Glowstick Green: How Music Festivals Limit Waste

It’s festival season. Crop tops leave stomachs bare to tan, live bands rock crowds of thousands on open lawns….it is a paradise of sorts. But what about the broken cups, water bottles, and utter trash that become smashed into the grass as people dance all day? More and more music festivals are shifting towards greener–and cleaner–approaches to limit the amount of waste produced over days-long jam sessions.

Celebrity-studded Southern California annual event, Coachella, has implemented a slew of new initiatives to curb waste of the 75,000 attendees. Techno tents are now powered by solar DJ booths, and cell phone charging stations are equipped with bike-powered electricity. Coachella has also partnered with Global Inheritance, a non-profit organization featuring creative ways to educate people about green awareness. Global Inheritance in previous years has hosted fun learning sessions at Coachella with interactive games like Energy See Saw with music lovers charging their phones while playing on a see-saw.

The See Saw at Coachella (photo credit: www.worldtag.us)

Bonnaroo Festival in Tennessee is credited as the greenest festival in North America. The summer fest hosts carpool contests and Planet Roo, a designed waste-free area in the outdoor festival including a compost cafe, eco-friendly documentary tent, and a solar-powered performance stage. Bonnaroo has been credited as an industry leader with their Refill Revolution waste reduction measurement. “With Refill Revolution, we diverted some 60,000 cups from going to compost. That program continues to grow every year,” Laura Sohn, Bonnaroo’s Director of Sustainability, told LiveNation. “We see the impact when people come back to the festival over and over again and their behavior has changed….more people are buying the reusable beer cup, and the nonprofits are getting better responses.” Even Bonnaroo’s 2016 headliner Pearl Jam joined in on the green movement, donating a portion of their tour profits to offsetting the carbon dioxide generated from touring.

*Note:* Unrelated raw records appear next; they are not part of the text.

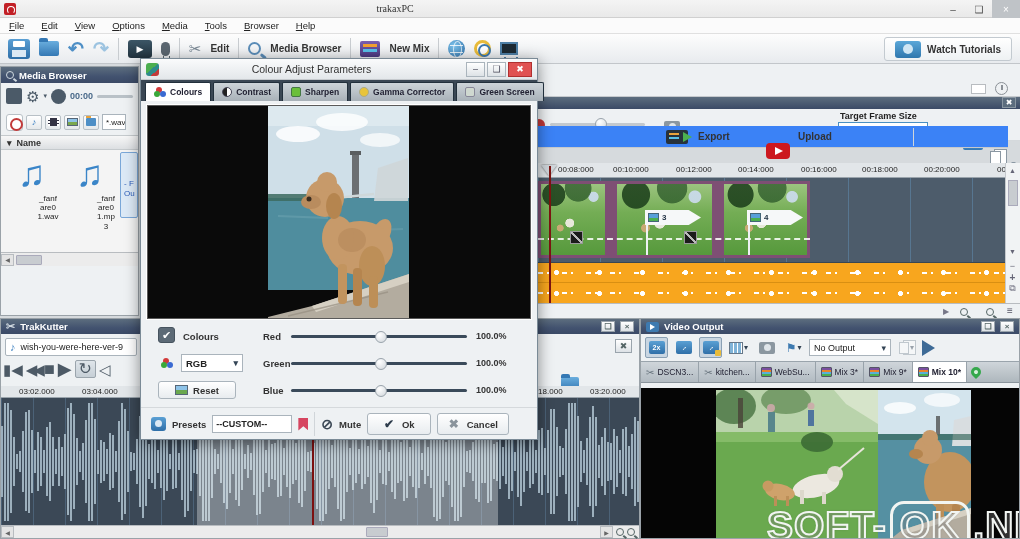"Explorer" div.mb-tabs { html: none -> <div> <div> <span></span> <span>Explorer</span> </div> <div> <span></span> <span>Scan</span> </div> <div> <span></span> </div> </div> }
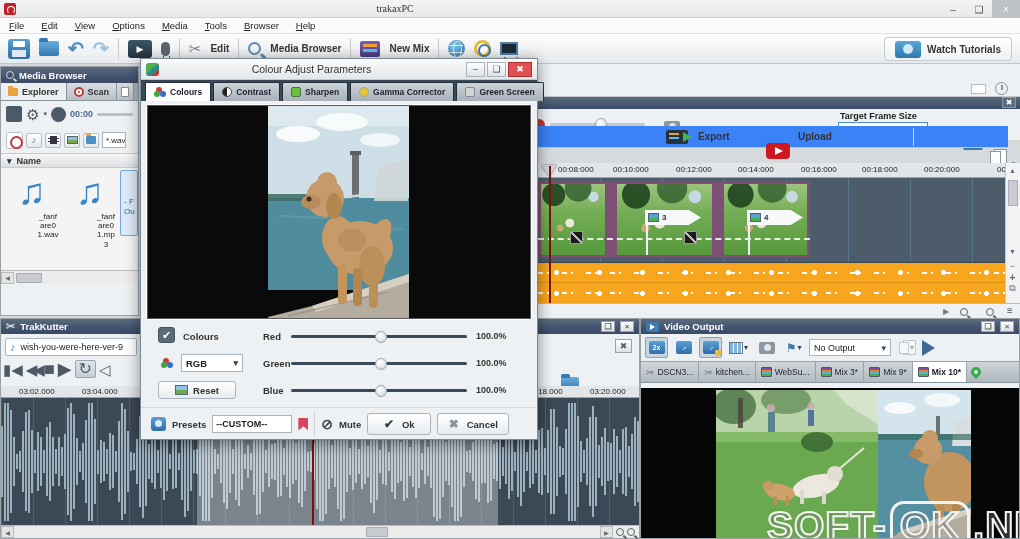"_fanfare01.wav" .tile .tname { margin-left: 33px -> none }
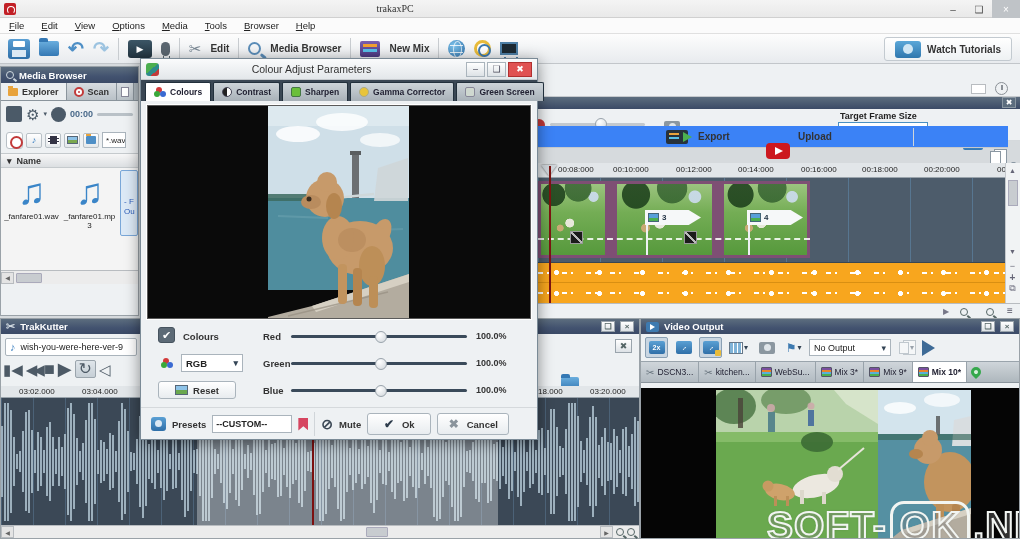"Reset" .resetbtn { flex-direction: none -> column; font-weight: bold -> normal }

“Artists and musicians are often at the forefront of these movements,” Sohn also told LiveNation. “When a musician like Jack Johnson or a group like Pearl Jam starts requiring venues to recycle and not [sell] water bottles, it starts to trickle down. It impacts their fans and then, in turn, the fans start to demand more from [us].”

Planet Roo at Bonnaroo Festival (photo credit: www.bonnaroo.com)

Yet the green initiatives don’t just stop at American boundaries. The Glastonbury Festival, a collection of theatre, music, and comedy acts, employs over 1,000 Oxfam volunteers per year to facilitate clean efforts like water bottle recycling and education tents. Glastonbury also teams up with U.K.-based non-profit A Greener Festival to reduce carbon dioxide emissions.

The official greenest outdoor music festival is Fuji Rock in Japan. A team of volunteers confirms that nothing goes to waste, with no garbage due to reuse.

So this year, as you strap on your sandals and glow sticks, remember to reduce, reuse, and recycle. And party.